About a year ago, Gov. Terry Branstad delivered a statement defending the shutdown of the Iowa Juvenile Home in Toledo. The home was under intense scrutiny after Disability Rights Iowa had reported that three girls had been locked in solitary confinement for several months, one being shut away for almost an entire year. The excessive force of restraint for the juveniles there prompted the shutdown by Branstad; yet no proper alternative was proposed for where residents should go instead.
To keep children off the path of delinquency, there has to be some measure to keep them out of prison and in more appropriate holdings such as juvenile detention centers.
Twenty-two states in the United States have passed laws to prevent juveniles from being tried as adults in court, but Iowa is not one of them. The state can prosecute children who are under 18 if officials deem it necessary.
It is imperative that the state of Iowa is more supportive and nurturing of its youth, whether they are delinquents or not. Failing to address the problems afflicting children who have committed crimes will only burden the state in the long term, but more importantly, it could negatively affect kids forever. Â
Whether the employees who served at the Iowa Juvenile Home had used excessive force is beside the point of the overall argument to have an institution for youths who have committed crimes.
More often than not, the children who are apt to commit crimes come from miserable environments and circumstances; being exposed to domestic abuse, child abuse, and illegal drug use, many of these children don’t stand a chance to succeed and turn their lives around. It is crucial that kids in Iowa have a place that can effectively address mental-health and educational concerns, in order to properly prepare them for life outside of a correctional facility.
If investments aren’t made by the state to keep funding a juvenile home, it is sad to say where these children end up instead. Essentially abandoning the youth means they are increasingly subject to being tried as legal adults, and that could eventually it lead to judges sentencing them to prison at ages as young as 16 years old.

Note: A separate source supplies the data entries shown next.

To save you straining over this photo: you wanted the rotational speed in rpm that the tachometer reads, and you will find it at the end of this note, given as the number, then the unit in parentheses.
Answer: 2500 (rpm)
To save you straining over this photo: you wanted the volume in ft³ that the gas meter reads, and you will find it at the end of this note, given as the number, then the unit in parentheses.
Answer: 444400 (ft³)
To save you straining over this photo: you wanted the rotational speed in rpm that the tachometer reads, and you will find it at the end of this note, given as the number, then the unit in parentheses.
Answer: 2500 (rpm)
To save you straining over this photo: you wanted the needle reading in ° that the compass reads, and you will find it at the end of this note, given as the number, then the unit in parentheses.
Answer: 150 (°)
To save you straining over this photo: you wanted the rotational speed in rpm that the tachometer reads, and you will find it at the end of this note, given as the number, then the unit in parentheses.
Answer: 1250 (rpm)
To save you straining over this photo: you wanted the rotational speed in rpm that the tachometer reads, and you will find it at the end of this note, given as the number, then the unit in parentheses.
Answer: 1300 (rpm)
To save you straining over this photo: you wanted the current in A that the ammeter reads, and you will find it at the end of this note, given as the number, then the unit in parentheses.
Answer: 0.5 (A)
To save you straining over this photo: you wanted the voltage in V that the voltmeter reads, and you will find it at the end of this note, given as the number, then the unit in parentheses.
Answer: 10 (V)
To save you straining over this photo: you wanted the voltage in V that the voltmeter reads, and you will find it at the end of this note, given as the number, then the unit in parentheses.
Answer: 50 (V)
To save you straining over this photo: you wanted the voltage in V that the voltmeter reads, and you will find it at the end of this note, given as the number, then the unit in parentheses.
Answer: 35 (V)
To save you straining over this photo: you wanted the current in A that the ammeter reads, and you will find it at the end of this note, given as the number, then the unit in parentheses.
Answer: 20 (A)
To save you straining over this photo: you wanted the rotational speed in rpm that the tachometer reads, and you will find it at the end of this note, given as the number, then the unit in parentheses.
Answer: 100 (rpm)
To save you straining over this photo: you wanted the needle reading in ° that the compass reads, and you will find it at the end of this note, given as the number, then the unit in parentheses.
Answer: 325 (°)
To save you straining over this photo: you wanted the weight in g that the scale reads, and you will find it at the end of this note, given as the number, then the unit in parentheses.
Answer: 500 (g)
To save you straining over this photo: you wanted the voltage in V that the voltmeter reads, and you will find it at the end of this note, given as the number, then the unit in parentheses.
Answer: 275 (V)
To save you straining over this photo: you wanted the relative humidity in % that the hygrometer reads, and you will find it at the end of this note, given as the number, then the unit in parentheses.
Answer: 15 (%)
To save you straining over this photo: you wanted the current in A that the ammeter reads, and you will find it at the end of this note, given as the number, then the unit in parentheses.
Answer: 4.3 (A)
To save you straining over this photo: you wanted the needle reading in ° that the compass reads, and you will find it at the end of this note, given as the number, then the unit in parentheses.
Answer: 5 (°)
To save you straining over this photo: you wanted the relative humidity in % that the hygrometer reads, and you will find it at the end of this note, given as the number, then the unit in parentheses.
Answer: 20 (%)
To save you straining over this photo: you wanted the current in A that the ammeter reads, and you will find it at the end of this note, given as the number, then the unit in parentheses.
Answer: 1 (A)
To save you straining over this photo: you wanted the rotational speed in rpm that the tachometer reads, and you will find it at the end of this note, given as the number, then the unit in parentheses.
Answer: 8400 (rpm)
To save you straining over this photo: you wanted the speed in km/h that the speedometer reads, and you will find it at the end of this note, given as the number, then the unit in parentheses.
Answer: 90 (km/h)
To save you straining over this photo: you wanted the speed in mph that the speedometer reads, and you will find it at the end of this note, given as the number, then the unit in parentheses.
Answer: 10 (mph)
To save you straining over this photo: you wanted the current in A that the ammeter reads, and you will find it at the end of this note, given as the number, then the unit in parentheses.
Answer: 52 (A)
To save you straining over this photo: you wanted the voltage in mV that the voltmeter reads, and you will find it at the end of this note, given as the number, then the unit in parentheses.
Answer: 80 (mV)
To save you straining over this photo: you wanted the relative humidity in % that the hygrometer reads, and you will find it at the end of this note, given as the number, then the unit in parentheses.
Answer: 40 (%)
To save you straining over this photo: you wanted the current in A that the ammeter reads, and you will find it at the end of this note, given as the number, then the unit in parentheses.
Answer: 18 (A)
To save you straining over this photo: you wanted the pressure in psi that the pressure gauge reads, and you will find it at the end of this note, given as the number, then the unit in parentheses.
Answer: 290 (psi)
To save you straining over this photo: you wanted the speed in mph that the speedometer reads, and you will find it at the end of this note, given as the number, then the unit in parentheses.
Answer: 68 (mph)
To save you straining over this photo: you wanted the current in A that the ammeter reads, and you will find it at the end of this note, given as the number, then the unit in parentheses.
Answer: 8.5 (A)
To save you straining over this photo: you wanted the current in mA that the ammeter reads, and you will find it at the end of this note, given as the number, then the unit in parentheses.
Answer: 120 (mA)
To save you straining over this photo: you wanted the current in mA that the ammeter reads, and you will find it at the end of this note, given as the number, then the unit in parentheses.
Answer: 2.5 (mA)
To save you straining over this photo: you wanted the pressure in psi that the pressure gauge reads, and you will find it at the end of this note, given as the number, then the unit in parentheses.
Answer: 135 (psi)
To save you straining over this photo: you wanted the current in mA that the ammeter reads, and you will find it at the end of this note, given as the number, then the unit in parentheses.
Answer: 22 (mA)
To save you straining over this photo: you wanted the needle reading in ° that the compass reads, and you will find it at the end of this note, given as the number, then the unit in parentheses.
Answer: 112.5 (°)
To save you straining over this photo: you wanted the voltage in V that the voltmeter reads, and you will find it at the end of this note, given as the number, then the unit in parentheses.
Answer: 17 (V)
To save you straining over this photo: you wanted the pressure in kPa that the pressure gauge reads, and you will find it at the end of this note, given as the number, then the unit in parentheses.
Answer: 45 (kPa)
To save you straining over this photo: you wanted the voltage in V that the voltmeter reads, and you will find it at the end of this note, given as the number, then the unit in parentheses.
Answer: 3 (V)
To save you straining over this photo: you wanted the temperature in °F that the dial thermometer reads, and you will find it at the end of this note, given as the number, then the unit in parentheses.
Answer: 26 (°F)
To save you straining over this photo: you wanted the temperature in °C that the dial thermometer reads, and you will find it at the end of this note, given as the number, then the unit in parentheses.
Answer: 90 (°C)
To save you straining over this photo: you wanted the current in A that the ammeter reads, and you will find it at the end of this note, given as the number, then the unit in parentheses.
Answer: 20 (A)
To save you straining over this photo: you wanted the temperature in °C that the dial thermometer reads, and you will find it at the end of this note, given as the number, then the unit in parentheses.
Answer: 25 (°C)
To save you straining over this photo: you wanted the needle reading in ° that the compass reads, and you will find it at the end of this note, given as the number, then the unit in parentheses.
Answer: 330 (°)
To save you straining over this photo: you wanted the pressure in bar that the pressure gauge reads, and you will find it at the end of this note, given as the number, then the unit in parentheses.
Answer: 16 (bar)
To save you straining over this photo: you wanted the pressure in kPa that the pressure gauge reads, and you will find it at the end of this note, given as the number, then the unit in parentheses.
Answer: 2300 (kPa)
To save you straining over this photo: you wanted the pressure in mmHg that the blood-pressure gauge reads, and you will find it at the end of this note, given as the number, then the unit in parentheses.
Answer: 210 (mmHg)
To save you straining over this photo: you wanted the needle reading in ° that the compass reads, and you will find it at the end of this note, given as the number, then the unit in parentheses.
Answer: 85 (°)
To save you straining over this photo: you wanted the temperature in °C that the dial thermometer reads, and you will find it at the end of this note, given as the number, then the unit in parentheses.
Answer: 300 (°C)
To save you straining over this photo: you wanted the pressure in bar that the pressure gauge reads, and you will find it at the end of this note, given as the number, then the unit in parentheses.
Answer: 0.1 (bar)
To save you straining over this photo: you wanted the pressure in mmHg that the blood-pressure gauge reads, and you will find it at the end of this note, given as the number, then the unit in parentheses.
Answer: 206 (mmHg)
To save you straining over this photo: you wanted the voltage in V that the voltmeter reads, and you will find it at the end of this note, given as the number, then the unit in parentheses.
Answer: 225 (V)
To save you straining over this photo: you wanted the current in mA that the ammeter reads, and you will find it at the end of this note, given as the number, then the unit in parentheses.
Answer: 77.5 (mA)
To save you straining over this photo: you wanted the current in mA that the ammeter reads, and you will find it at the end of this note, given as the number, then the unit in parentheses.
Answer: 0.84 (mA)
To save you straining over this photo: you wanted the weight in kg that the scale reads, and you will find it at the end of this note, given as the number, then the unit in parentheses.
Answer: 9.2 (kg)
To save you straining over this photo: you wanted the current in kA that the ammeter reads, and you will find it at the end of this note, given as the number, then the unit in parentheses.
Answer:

The mistreatment of juveniles by the Toledo employees could have dealt with more effectively by the state. The solitary confinement used were incredibly dehumanizing, but just as debasing is the inaction of state officials in not developing a new strategy to better assist children in need of guidance.
It has been a year since the closing of the Iowa Juvenile Home, and still there have been no measures submitted by either Branstad or state officials to replace what was lost. The initial impact was relocating the 22 youths who resided there to either prisons or to juvenile centers out of the state.
The long-term effect is something that is both unknown and unsettling.
Behind every facility such as the one formerly in Toledo, there are success stories waiting to happen. The Daily Iowan Editorial Board believes that the state should create a new, proper alternative to the former Iowa Juvenile Home in Toledo so that children in the state have a chance to live positive lives out of negative circumstances.